Doesn't mean there can't be some courtesy. All the OP asked for.


----------



## zack2345 (Dec 22, 2010)

well if the boat that cadyshac saw had 3 guys on it... it was me and we moved about 30 seconds after he asked ... I'd say we were very polite


----------



## Tunataker (Mar 2, 2017)

Haven't heard from cadyshac lately he must be in the wrong on this one...hmm I'm confused now.


----------



## Mean Morone (Apr 12, 2004)

I'm hesitant to jump in on this conversation because there just isn't going to be a winner. I've been both a bank fisherman and a boater and I can tell you that I've had issues on both sides. I've always had the idea that if you are on the bank, all the water that you can reach is yours(within reason). I've had boats come right in on me and made it hard to cast without hitting them.
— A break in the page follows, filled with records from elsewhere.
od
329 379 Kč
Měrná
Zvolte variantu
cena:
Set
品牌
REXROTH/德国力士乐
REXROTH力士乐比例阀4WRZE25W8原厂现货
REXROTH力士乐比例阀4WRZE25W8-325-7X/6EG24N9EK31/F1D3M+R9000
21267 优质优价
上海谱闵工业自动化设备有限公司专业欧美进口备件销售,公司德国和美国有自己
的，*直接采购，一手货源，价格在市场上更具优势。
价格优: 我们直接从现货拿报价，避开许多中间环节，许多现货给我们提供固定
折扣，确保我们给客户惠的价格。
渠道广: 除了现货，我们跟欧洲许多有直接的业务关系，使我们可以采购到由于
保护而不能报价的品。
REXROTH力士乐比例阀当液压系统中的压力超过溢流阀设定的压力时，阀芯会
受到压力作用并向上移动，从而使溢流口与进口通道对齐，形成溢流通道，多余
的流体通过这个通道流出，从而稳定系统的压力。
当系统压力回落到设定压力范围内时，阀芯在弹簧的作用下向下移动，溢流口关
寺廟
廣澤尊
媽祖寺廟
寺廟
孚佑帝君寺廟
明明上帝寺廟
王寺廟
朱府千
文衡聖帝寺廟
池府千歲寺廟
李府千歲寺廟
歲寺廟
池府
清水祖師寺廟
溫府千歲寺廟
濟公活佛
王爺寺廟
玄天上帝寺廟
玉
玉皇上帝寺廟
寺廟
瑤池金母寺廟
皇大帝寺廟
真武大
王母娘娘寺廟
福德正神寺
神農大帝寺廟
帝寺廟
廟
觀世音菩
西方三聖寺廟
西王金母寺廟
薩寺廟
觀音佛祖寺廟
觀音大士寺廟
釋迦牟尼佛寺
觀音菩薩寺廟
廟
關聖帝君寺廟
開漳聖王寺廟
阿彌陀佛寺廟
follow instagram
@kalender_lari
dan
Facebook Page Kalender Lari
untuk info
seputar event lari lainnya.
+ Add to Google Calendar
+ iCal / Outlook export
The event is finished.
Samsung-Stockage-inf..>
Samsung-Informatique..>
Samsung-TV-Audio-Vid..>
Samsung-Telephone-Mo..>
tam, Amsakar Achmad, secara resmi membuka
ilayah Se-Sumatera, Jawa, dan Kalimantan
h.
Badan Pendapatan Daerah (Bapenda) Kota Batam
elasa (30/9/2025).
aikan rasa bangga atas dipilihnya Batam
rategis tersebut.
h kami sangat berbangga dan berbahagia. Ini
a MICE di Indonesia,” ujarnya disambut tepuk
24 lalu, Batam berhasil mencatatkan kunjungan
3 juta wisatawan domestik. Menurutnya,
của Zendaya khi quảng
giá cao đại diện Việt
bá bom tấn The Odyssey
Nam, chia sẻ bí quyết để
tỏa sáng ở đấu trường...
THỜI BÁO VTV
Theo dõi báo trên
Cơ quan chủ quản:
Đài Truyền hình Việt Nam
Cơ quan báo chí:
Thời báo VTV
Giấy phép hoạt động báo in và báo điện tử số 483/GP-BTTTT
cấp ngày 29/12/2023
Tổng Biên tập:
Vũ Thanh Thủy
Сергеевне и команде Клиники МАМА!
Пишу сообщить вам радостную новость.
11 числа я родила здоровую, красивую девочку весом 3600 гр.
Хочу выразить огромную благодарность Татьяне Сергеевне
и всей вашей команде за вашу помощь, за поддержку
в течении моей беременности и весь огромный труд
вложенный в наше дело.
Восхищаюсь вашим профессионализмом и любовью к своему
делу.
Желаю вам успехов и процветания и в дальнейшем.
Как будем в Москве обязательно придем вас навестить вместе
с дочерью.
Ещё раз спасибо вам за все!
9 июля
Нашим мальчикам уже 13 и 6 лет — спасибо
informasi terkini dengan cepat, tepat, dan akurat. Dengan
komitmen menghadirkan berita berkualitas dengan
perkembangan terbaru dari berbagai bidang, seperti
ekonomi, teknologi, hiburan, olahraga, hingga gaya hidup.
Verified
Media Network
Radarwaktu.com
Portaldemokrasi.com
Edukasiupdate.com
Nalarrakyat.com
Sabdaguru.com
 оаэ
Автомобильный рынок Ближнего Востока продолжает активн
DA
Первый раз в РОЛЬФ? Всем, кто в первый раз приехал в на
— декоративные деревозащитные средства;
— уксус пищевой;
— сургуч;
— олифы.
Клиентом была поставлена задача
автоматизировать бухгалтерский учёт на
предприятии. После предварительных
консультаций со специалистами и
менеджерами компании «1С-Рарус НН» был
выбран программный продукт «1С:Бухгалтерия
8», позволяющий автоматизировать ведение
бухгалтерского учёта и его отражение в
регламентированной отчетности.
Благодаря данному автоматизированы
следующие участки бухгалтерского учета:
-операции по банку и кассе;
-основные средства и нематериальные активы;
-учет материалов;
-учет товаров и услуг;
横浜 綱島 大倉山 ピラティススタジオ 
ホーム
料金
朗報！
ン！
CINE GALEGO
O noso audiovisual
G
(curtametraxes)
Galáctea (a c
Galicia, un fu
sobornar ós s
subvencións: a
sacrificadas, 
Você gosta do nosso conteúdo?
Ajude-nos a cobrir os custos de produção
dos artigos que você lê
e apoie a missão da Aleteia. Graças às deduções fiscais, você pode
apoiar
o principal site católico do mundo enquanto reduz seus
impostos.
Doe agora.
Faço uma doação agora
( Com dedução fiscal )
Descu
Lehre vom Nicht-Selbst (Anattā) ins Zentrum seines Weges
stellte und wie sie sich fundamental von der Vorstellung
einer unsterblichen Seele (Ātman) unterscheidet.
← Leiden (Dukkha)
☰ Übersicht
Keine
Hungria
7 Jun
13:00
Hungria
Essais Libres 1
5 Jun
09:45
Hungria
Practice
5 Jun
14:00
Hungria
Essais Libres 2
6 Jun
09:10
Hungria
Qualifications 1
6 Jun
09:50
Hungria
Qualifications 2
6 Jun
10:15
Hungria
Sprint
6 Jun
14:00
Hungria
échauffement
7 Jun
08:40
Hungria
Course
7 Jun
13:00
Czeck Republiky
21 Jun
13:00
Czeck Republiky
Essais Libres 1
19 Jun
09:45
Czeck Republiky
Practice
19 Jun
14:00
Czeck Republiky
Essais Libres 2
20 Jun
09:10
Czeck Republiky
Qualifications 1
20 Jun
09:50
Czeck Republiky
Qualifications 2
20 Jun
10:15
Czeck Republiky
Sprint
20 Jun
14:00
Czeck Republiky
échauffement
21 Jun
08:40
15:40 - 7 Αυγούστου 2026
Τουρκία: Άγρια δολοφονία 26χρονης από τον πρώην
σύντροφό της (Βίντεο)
I've also been in a boat fishing the same places. We always would be far enough away to give plenty of room for 99.9 percent of the casters on the bank(because I've been one) and I've still had to dodge lead(who knew someone could cast that far, wow impressive). As far as fish go, there might be plenty of water, but the fish will hold in specific areas. Catfish can be caught in most places when the water is up, but when it is normal pool they will hold in smaller areas. Other gamefish will make feeding runs on flats but they prefer smaller areas in nearby deeper water to hold most of the time. These areas can be pretty small. I know a spot where the prime catfishing(and at times other gamefish) spot is probably 20 ft wide by 50 ft long near the far side of a creek mouth. Most people cant reach it from the bank casters side but once a boat gets in position to fish it, he puts himself in range of the bank fisherman. The result is no one gets to fish it in the most productive way. So my way of dealing with issues on both sides is to try and find areas that don't get fished much by either side. They are getting harder to find, but I'd rather have some piece while fishing.


----------



## cadyshac (Dec 9, 2005)

Not trying to start a war here, I made my point. Thanks for moving.


----------



## J2jm (Apr 20, 2015)

Just comes down to ethics and decency. If you have to stop and think or ask yourself, someone else is already here is and is there enough room or space for me to fish here also.
The answer is NO, if you have to survey the location and decide if there is enough room for you too move on, shore or boat fisherman.


----------



## Tunataker (Mar 2, 2017)

I'm not so sure I would be so nice next time cadyshac sings his rig at my boat.... I'm sure he has walked down to "his hole" while someone else was fishing there, just saying. If he didn't want to start a war he would not have thrown a Jab at someone and it backfires because obviously both sides of the story are now involved on this blog, so let's get to the bottom of it! I was there too cadyshac and have been fishing the same Creek mouth on my boat when you have walked down from the bank and started fishing, I know for a fact because you have 2 buckets and wear the same hat. So if you want to be honest nows the best time. You stated that you caught more fish, that's not the case because we limited there 4 to your 1. I have been fishing that Creek mouth when there has been 3 bank fisherman and 3 boats. Now there is one bank fisherman and one boat and there is a problem. Not sure I understand your complaint. The best spot there is right underneath you let we didn't pull in there. Post your picture of us and I got one for you!


----------



## cadyshac (Dec 9, 2005)

I can't believe I am replying, this is the last time.

To all of you who "liked" my post thank you!

Tuna what you are describing doesn't sound like we were in the same place. 3 people can't fish from the shore where I was. I only have 1 bucket, but I do usually wear the same "lucky" hat every time. I have not fished this spot much in the last 6 years and have not encountered a boat until this year. The boat that rolled in on me only caught 1 small fish, I attribute that to all the noise they made. You seem to be acknowledging that you did roll in on someone recently, that's rude.

I don't post on here much and this will be my last. I will PM a few of you if I have something to share.


----------